请把下方全部行的文字逐字抄写出来，不做任何改动。答案中不要包含图片。

[来自数据源的记录]
* * * *
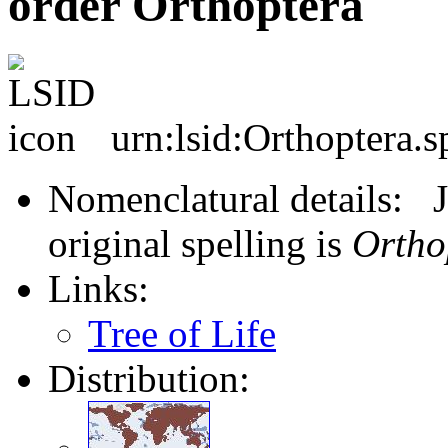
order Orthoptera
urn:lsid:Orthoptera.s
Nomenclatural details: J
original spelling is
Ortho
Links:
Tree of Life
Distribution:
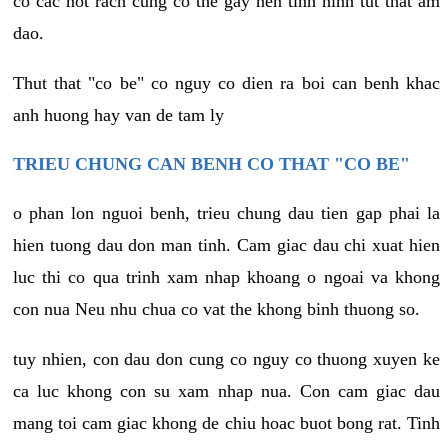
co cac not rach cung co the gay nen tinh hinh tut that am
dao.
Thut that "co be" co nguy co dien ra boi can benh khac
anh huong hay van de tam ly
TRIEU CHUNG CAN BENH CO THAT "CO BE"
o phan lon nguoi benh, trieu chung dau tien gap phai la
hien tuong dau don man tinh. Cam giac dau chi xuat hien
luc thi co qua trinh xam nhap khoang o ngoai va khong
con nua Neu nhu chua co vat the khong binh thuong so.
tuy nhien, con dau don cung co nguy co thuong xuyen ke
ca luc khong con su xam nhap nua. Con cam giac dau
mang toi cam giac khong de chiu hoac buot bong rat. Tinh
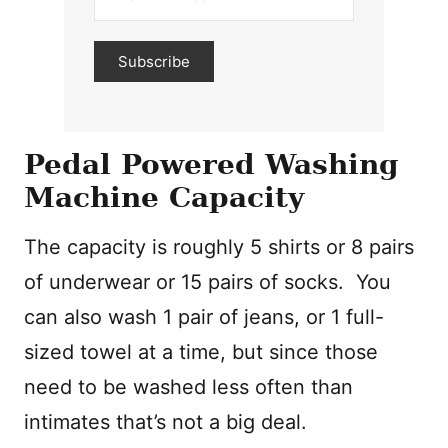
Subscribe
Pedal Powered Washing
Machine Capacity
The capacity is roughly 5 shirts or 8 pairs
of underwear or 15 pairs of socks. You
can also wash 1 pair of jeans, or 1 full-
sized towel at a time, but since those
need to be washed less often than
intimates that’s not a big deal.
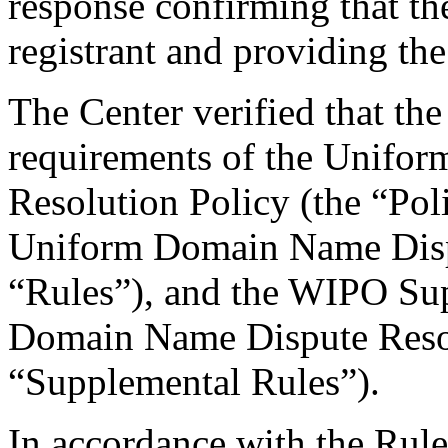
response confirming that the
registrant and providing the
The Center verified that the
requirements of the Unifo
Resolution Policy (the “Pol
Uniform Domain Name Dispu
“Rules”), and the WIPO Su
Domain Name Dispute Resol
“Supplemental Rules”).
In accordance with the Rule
* * * *
答案部分:
order Orthoptera
urn:lsid:Orthoptera.s
Nomenclatural details: J
original spelling is
Ortho
Links:
Tree of Life
Distribution:
co cac not rach cung co the gay nen tinh hinh tut that am
dao.
Thut that "co be" co nguy co dien ra boi can benh khac
anh huong hay van de tam ly
TRIEU CHUNG CAN BENH CO THAT "CO BE"
o phan lon nguoi benh, trieu chung dau tien gap phai la
hien tuong dau don man tinh. Cam giac dau chi xuat hien
luc thi co qua trinh xam nhap khoang o ngoai va khong
con nua Neu nhu chua co vat the khong binh thuong so.
tuy nhien, con dau don cung co nguy co thuong xuyen ke
ca luc khong con su xam nhap nua. Con cam giac dau
mang toi cam giac khong de chiu hoac buot bong rat. Tinh
Subscribe
Pedal Powered Washing
Machine Capacity
The capacity is roughly 5 shirts or 8 pairs
of underwear or 15 pairs of socks. You
can also wash 1 pair of jeans, or 1 full-
sized towel at a time, but since those
need to be washed less often than
intimates that’s not a big deal.
response confirming that the
registrant and providing the
The Center verified that the
requirements of the Unifo
Resolution Policy (the “Pol
Uniform Domain Name Dispu
“Rules”), and the WIPO Su
Domain Name Dispute Resol
“Supplemental Rules”).
In accordance with the Rule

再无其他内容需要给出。